* [What this task involves] Retype these lines with no changes.

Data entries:
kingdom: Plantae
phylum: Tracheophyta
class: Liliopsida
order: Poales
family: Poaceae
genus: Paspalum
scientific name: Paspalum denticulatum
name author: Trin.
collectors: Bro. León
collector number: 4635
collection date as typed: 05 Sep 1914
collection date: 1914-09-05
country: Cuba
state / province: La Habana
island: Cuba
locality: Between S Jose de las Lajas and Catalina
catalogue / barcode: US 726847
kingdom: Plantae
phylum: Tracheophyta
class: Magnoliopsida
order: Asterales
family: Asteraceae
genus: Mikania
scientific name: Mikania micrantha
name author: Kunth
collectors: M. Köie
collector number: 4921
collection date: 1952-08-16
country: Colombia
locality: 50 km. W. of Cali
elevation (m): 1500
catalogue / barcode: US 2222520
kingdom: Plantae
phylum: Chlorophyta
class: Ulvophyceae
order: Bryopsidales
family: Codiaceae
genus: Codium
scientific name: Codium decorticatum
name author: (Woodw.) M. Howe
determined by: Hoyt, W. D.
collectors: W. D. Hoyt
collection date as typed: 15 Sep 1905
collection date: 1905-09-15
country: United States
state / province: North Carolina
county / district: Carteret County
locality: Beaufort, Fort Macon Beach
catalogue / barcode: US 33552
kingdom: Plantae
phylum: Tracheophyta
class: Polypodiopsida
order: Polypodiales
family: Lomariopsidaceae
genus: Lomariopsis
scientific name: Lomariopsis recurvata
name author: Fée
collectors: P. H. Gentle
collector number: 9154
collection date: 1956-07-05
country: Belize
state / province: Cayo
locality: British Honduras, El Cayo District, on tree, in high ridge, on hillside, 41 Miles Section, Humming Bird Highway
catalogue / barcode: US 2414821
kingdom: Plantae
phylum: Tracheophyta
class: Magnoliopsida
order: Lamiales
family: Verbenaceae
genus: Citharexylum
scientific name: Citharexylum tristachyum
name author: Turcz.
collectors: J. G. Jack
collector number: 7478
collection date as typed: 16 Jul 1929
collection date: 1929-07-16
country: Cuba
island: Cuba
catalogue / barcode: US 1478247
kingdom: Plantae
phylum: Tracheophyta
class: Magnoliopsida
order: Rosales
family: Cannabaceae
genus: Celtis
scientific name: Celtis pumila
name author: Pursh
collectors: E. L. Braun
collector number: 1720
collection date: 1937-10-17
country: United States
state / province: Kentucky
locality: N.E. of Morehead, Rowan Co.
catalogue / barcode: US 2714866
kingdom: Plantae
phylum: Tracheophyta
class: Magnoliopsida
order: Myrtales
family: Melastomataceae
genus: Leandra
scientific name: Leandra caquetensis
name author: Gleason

* [Task output]
kingdom: Plantae
phylum: Tracheophyta
class: Liliopsida
order: Poales
family: Poaceae
genus: Paspalum
scientific name: Paspalum denticulatum
name author: Trin.
collectors: Bro. León
collector number: 4635
collection date as typed: 05 Sep 1914
collection date: 1914-09-05
country: Cuba
state / province: La Habana
island: Cuba
locality: Between S Jose de las Lajas and Catalina
catalogue / barcode: US 726847
kingdom: Plantae
phylum: Tracheophyta
class: Magnoliopsida
order: Asterales
family: Asteraceae
genus: Mikania
scientific name: Mikania micrantha
name author: Kunth
collectors: M. Köie
collector number: 4921
collection date: 1952-08-16
country: Colombia
locality: 50 km. W. of Cali
elevation (m): 1500
catalogue / barcode: US 2222520
kingdom: Plantae
phylum: Chlorophyta
class: Ulvophyceae
order: Bryopsidales
family: Codiaceae
genus: Codium
scientific name: Codium decorticatum
name author: (Woodw.) M. Howe
determined by: Hoyt, W. D.
collectors: W. D. Hoyt
collection date as typed: 15 Sep 1905
collection date: 1905-09-15
country: United States
state / province: North Carolina
county / district: Carteret County
locality: Beaufort, Fort Macon Beach
catalogue / barcode: US 33552
kingdom: Plantae
phylum: Tracheophyta
class: Polypodiopsida
order: Polypodiales
family: Lomariopsidaceae
genus: Lomariopsis
scientific name: Lomariopsis recurvata
name author: Fée
collectors: P. H. Gentle
collector number: 9154
collection date: 1956-07-05
country: Belize
state / province: Cayo
locality: British Honduras, El Cayo District, on tree, in high ridge, on hillside, 41 Miles Section, Humming Bird Highway
catalogue / barcode: US 2414821
kingdom: Plantae
phylum: Tracheophyta
class: Magnoliopsida
order: Lamiales
family: Verbenaceae
genus: Citharexylum
scientific name: Citharexylum tristachyum
name author: Turcz.
collectors: J. G. Jack
collector number: 7478
collection date as typed: 16 Jul 1929
collection date: 1929-07-16
country: Cuba
island: Cuba
catalogue / barcode: US 1478247
kingdom: Plantae
phylum: Tracheophyta
class: Magnoliopsida
order: Rosales
family: Cannabaceae
genus: Celtis
scientific name: Celtis pumila
name author: Pursh
collectors: E. L. Braun
collector number: 1720
collection date: 1937-10-17
country: United States
state / province: Kentucky
locality: N.E. of Morehead, Rowan Co.
catalogue / barcode: US 2714866
kingdom: Plantae
phylum: Tracheophyta
class: Magnoliopsida
order: Myrtales
family: Melastomataceae
genus: Leandra
scientific name: Leandra caquetensis
name author: Gleason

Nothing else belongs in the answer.